FAQ of the Bank of Japan

The Bank of Japan (BOJ) is the Japanese central bank, which establishes a monetary policy in the country. Its mandate is to issue banknotes and carry out currencies and monetary control to guarantee price stability, which means an inflation objective of around 2%.

The Bank of Japan embarked on an ultra-launched monetary policy in 2013 to stimulate the economy and fuel inflation in the midst of a low inflation environment. Bank policy is based on quantitative and qualitative relief (QQE) or printing tickets to buy assets such as government or businesses to provide cash. In 2016, the bank doubled its strategy and has loosened the policy more by introducing negative interest rates, then by directly controlling the return on its state obligations to 10 years. In March 2024, the BOJ raised interest rates, effectively withdrawing from the position of ultra-Larçaise monetary policy.

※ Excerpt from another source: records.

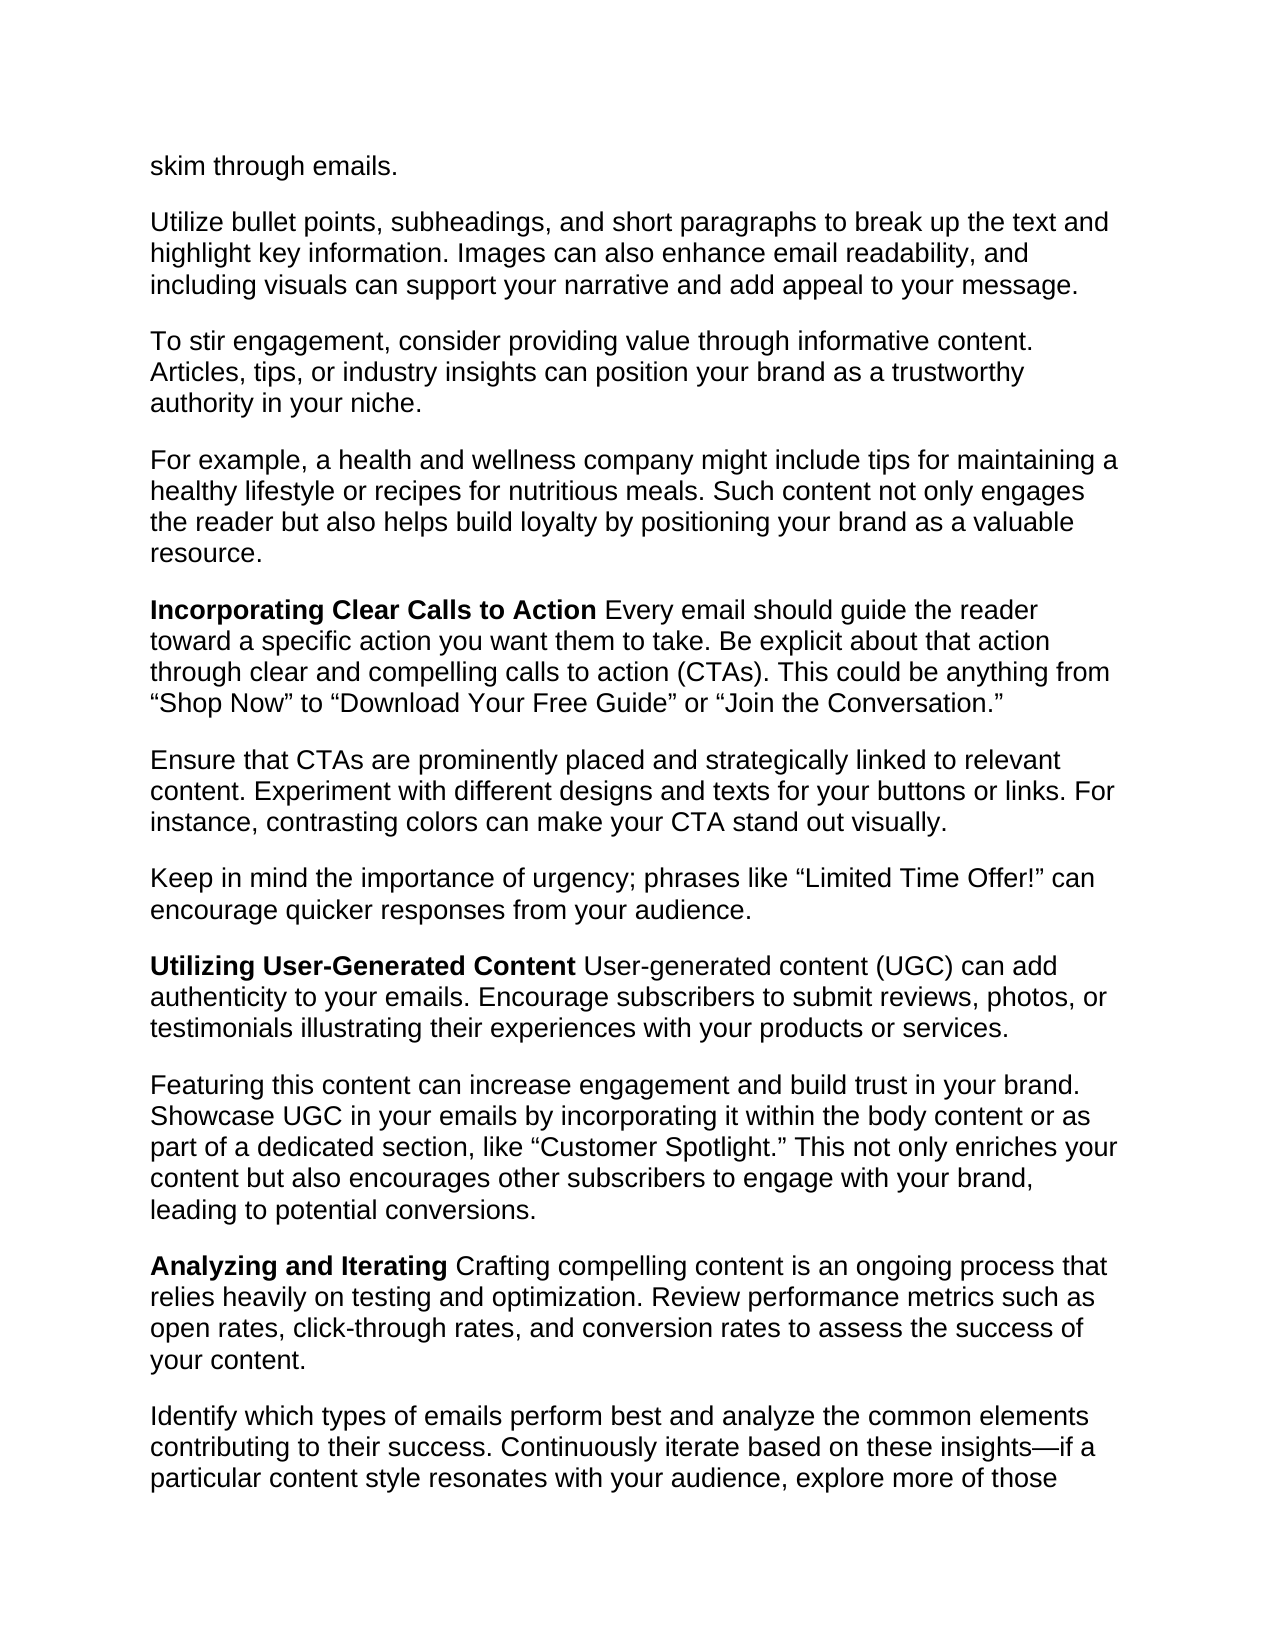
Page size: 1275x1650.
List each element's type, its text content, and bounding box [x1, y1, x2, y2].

text Analyzing and Iterating Crafting compelling content is an ongoing process that relies heavily on testing and optimization. Review performance metrics such as open rates, click-through rates, and conversion rates to assess the success of your content. [150, 1250, 1125, 1375]
text skim through emails. [150, 150, 1125, 181]
text Ensure that CTAs are prominently placed and strategically linked to relevant content. Experiment with different designs and texts for your buttons or links. For instance, contrasting colors can make your CTA stand out visually. [150, 744, 1125, 837]
text Featuring this content can increase engagement and build trust in your brand. Showcase UGC in your emails by incorporating it within the body content or as part of a dedicated section, like “Customer Spotlight.” This not only enriches your content but also encourages other subscribers to engage with your brand, leading to potential conversions. [150, 1069, 1125, 1225]
text For example, a health and wellness company might include tips for maintaining a healthy lifestyle or recipes for nutritious meals. Such content not only engages the reader but also helps build loyalty by positioning your brand as a valuable resource. [150, 444, 1125, 569]
text To stir engagement, consider providing value through informative content. Articles, tips, or industry insights can position your brand as a trustworthy authority in your niche. [150, 325, 1125, 419]
text Incorporating Clear Calls to Action Every email should guide the reader toward a specific action you want them to take. Be explicit about that action through clear and compelling calls to action (CTAs). This could be anything from “Shop Now” to “Download Your Free Guide” or “Join the Conversation.” [150, 594, 1125, 719]
text Keep in mind the importance of urgency; phrases like “Limited Time Offer!” can encourage quicker responses from your audience. [150, 862, 1125, 925]
text Identify which types of emails perform best and analyze the common elements contributing to their success. Continuously iterate based on these insights—if a particular content style resonates with your audience, explore more of those [150, 1400, 1125, 1494]
text Utilize bullet points, subheadings, and short paragraphs to break up the text and highlight key information. Images can also enhance email readability, and including visuals can support your narrative and add appeal to your message. [150, 206, 1125, 300]
text Utilizing User-Generated Content User-generated content (UGC) can add authenticity to your emails. Encourage subscribers to submit reviews, photos, or testimonials illustrating their experiences with your products or services. [150, 950, 1125, 1044]
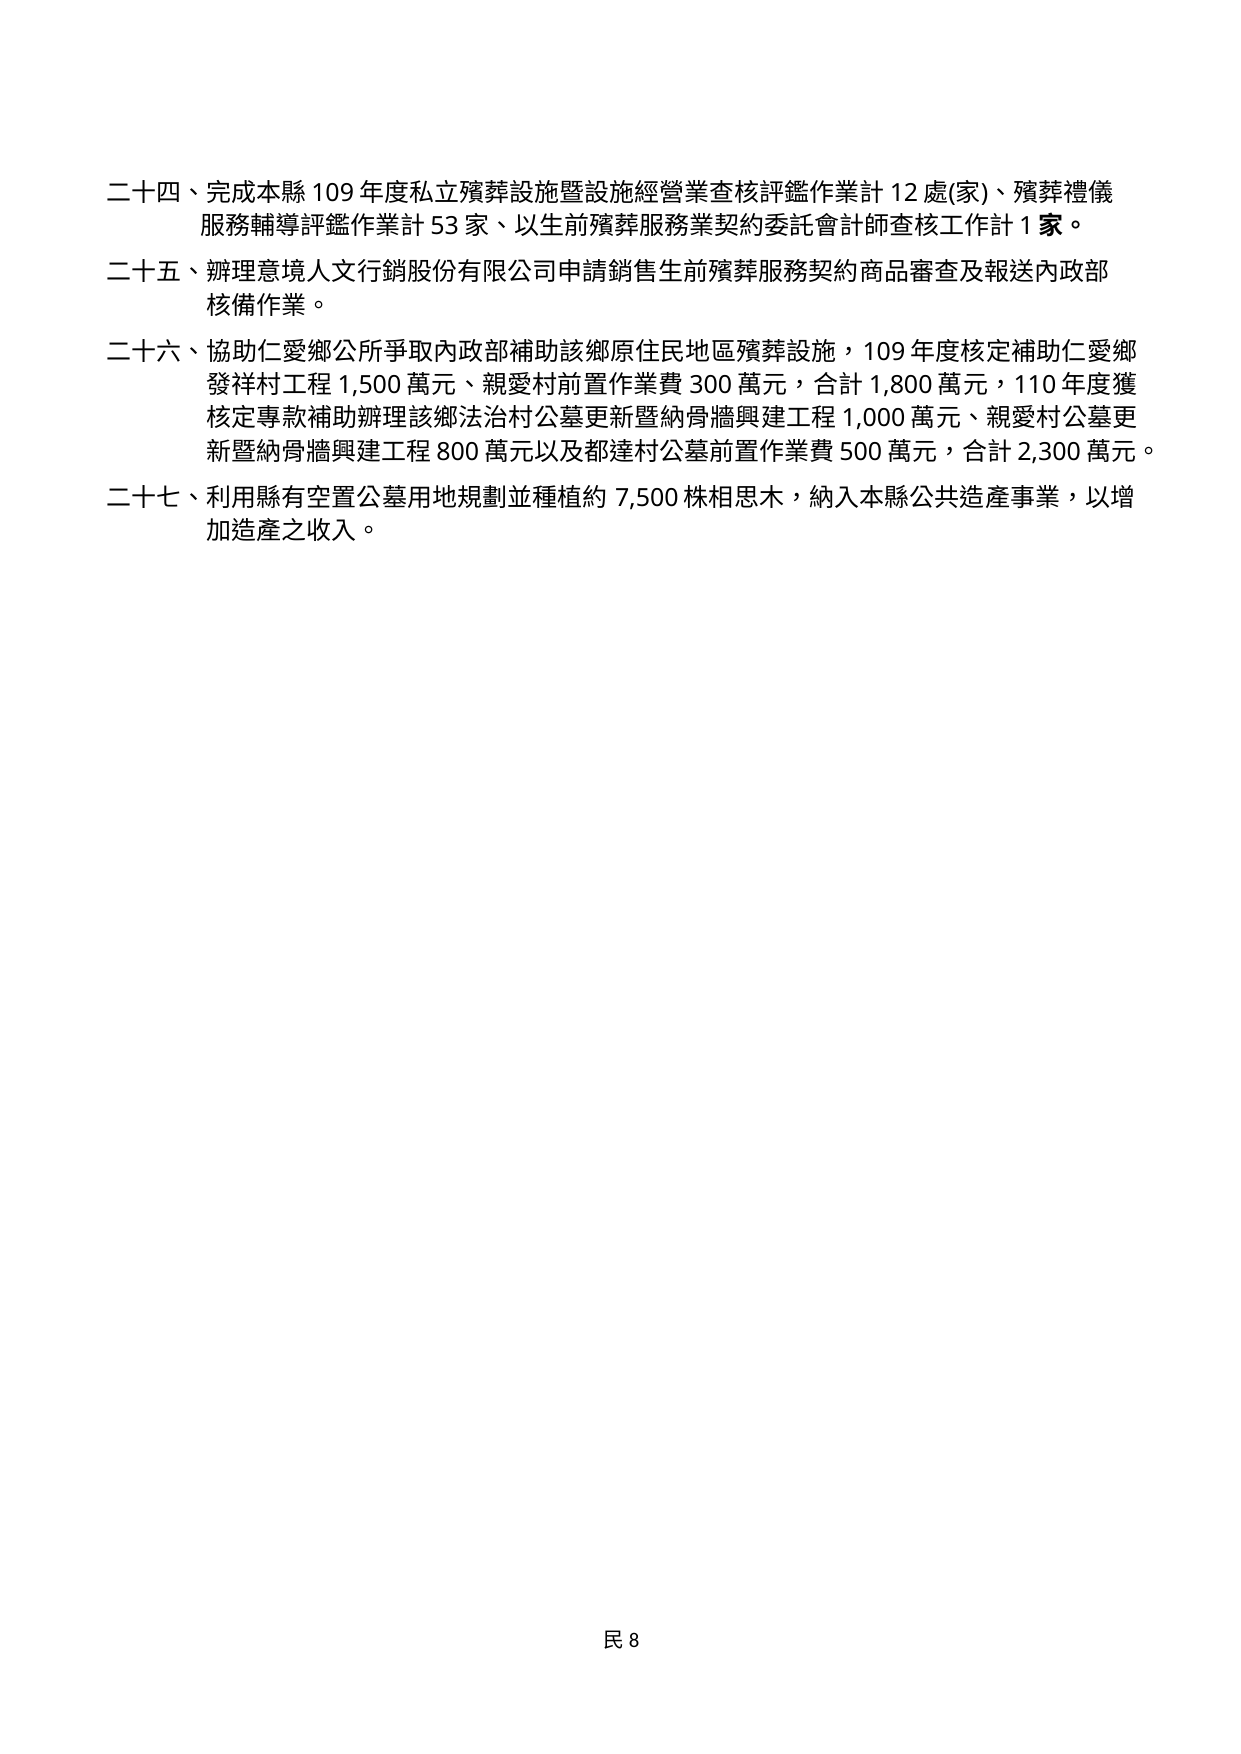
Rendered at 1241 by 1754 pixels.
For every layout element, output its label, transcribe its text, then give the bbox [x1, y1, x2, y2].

text 二十七、利用縣有空置公墓用地規劃並種植約7,500株相思木，納入本縣公共造產事業，以增加造產之收入。 [106, 479, 1137, 546]
text 二十四、完成本縣109年度私立殯葬設施暨設施經營業查核評鑑作業計12處(家)、殯葬禮儀服務輔導評鑑作業計53家、以生前殯葬服務業契約委託會計師查核工作計1家。 [106, 175, 1113, 241]
text 二十六、協助仁愛鄉公所爭取內政部補助該鄉原住民地區殯葬設施，109年度核定補助仁愛鄉發祥村工程1,500萬元、親愛村前置作業費300萬元，合計1,800萬元，110年度獲核定專款補助辧理該鄉法治村公墓更新暨納骨牆興建工程1,000萬元、親愛村公墓更新暨納骨牆興建工程800萬元以及都達村公墓前置作業費500萬元，合計2,300萬元。 [106, 333, 1137, 467]
text 二十五、辧理意境人文行銷股份有限公司申請銷售生前殯葬服務契約商品審查及報送內政部核備作業。 [106, 254, 1113, 321]
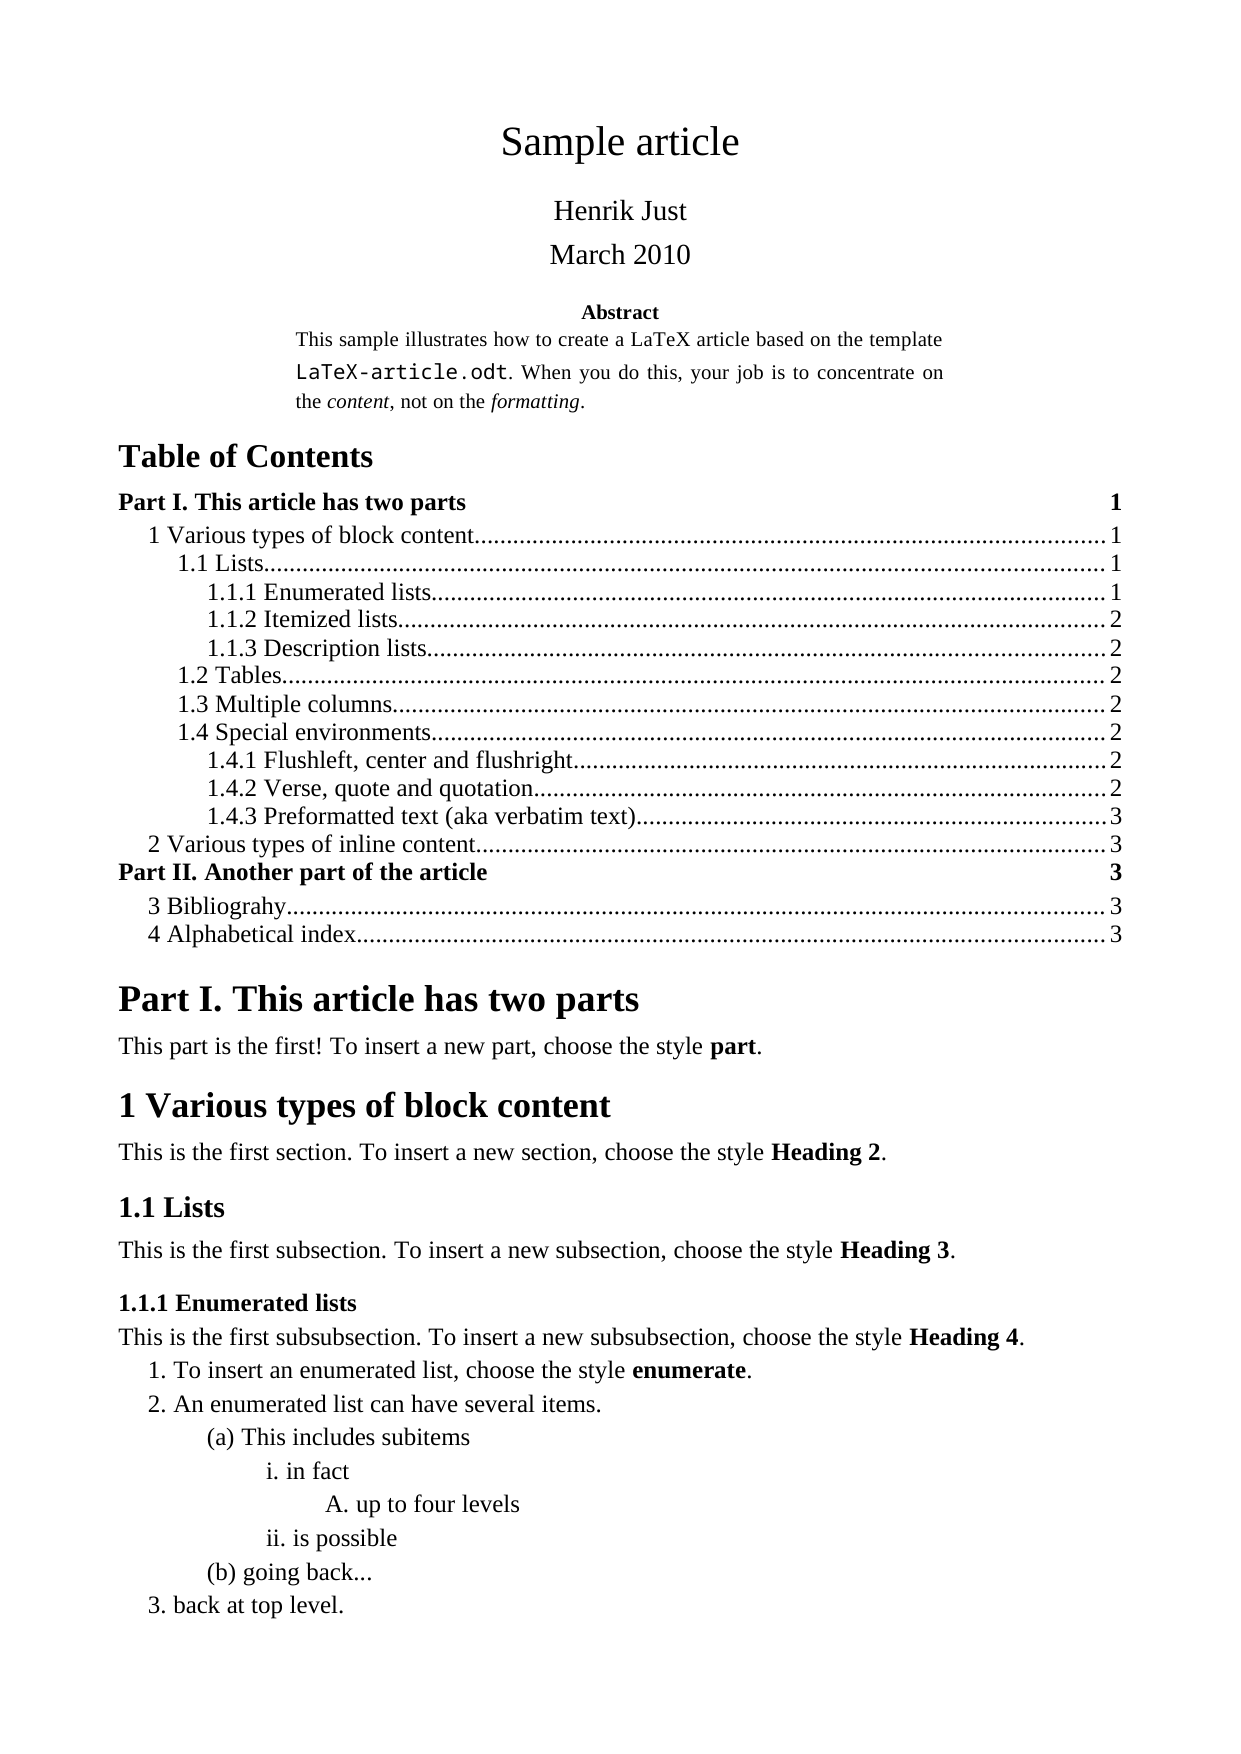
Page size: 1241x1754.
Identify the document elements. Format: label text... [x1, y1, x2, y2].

text This is the first section. To insert a new section, choose the style Heading 2. [118, 1138, 1122, 1166]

The massive recovery of the bank has depreciated the yen against its main currency peers. This process was exacerbated in 2022 and 2023 due to a divergence from increasing policy between the Bank of Japan and other main central banks, which have chosen to increase interest rates to combat the levels of inflation of decades. Boj policy has led to an extended differential with other currencies, resulting in the value of the yen. This trend was partly infiltrated in 2024, when the Boj decided to abandon its ultra-launched political position.

A lower yen and the prices of world energy prices have resulted in an increase in Japanese inflation, which exceeded the target of 2% of the boj. The prospect of an increase in wages in the country – a key element fueling inflation – has also contributed to this decision.